**Exercise passage:**
· · · · ·

BloodAxe avatar Apr 30 '20 14:04 BloodAxe

I've updated the transform code, it obviously fails at some tests since they are outdated, should I change them accordingly too ?

nathanhubens avatar Apr 30 '20 15:04 nathanhubens

@BloodAxe , the new downscale() interface is incompatible with the previous one. Is it ok?

MichaelMonashev avatar May 01 '20 08:05 MichaelMonashev

Whenever possible, we do not want to change existing behavior of augmentations. That means, newly introduced down_interpolation and up_interpolation should have default values as they were before this PR. e.g INTER_NEAREST. Obeying this rule causes some friction, but this way prevents from causing silently changes in training results. Imagine one has training pipeline with Downscale augmentation. After updating to never release he may gets totally different model performance since we have changed defaults. This should be avoided at all cost. Therefore, when possible - we should stick to defaults.

· · · · ·

**Material supplied:**

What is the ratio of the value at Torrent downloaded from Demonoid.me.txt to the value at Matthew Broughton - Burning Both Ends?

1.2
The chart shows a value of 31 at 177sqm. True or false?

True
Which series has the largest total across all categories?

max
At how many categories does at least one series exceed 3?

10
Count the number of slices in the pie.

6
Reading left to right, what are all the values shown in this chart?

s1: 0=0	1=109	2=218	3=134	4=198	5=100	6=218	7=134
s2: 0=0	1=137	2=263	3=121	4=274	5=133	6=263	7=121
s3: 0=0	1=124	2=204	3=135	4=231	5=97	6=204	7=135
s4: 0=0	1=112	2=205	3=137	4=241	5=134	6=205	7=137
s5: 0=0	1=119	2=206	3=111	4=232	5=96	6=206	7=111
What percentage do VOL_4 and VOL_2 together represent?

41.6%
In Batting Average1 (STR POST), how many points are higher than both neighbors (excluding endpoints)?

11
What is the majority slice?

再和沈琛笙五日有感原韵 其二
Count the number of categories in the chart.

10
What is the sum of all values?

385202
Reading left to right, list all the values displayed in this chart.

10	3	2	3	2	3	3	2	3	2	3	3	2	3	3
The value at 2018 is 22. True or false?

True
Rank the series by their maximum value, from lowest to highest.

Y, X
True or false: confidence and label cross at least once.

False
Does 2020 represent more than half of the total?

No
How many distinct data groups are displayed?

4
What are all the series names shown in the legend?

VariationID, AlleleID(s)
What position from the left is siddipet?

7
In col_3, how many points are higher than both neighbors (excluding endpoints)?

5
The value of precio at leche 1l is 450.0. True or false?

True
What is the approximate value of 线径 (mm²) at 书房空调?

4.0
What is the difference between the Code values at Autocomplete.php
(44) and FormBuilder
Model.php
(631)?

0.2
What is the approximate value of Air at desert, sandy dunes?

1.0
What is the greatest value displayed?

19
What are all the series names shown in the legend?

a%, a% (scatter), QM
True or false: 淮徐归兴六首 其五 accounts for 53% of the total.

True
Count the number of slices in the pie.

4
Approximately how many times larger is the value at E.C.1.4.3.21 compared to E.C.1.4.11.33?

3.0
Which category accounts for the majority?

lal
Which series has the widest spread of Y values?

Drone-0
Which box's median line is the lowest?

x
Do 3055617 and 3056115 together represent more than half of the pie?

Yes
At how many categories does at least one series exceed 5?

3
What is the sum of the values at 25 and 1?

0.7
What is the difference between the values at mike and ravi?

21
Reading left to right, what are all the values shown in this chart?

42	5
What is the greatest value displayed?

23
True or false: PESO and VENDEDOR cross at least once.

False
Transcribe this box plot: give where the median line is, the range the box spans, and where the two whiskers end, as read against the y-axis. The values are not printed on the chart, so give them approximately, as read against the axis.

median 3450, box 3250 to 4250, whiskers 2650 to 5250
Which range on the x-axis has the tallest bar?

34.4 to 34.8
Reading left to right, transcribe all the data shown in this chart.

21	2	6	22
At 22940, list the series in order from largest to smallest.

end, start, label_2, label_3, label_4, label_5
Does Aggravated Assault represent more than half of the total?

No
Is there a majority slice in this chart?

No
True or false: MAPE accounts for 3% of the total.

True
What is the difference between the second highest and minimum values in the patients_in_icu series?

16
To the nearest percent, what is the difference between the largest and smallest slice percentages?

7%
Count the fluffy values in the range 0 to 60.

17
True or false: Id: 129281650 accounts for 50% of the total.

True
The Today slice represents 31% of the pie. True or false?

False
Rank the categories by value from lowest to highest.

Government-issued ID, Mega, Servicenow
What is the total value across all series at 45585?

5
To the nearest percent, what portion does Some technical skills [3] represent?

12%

· · · · ·

**Tasks:**
a) Check each statement against the comment thread and answer yes or no, quoting the words that decide it: (i) nathanhubens points out that the new downscale() interface does not match the earlier one; (ii) BloodAxe reports that all tests pass after the transform code update; (iii) MichaelMonashev considers changing defaults acceptable when it improves training results.
b) Repeat the part of the comment thread between "BloodAxe avatar Apr" and "one. Is it ok?", inclusive.
The rows come from a separate source and have no connection to the comment thread.

**Answers by item number:**
a)
(i) Yes: "the new downscale() interface is incompatible with the previous one"
(ii) No: "it obviously fails at some tests since they are outdated"
(iii) No: "This should be avoided at all cost."

b)
BloodAxe avatar Apr 30 '20 14:04 BloodAxe

I've updated the transform code, it obviously fails at some tests since they are outdated, should I change them accordingly too ?

nathanhubens avatar Apr 30 '20 15:04 nathanhubens

@BloodAxe , the new downscale() interface is incompatible with the previous one. Is it ok?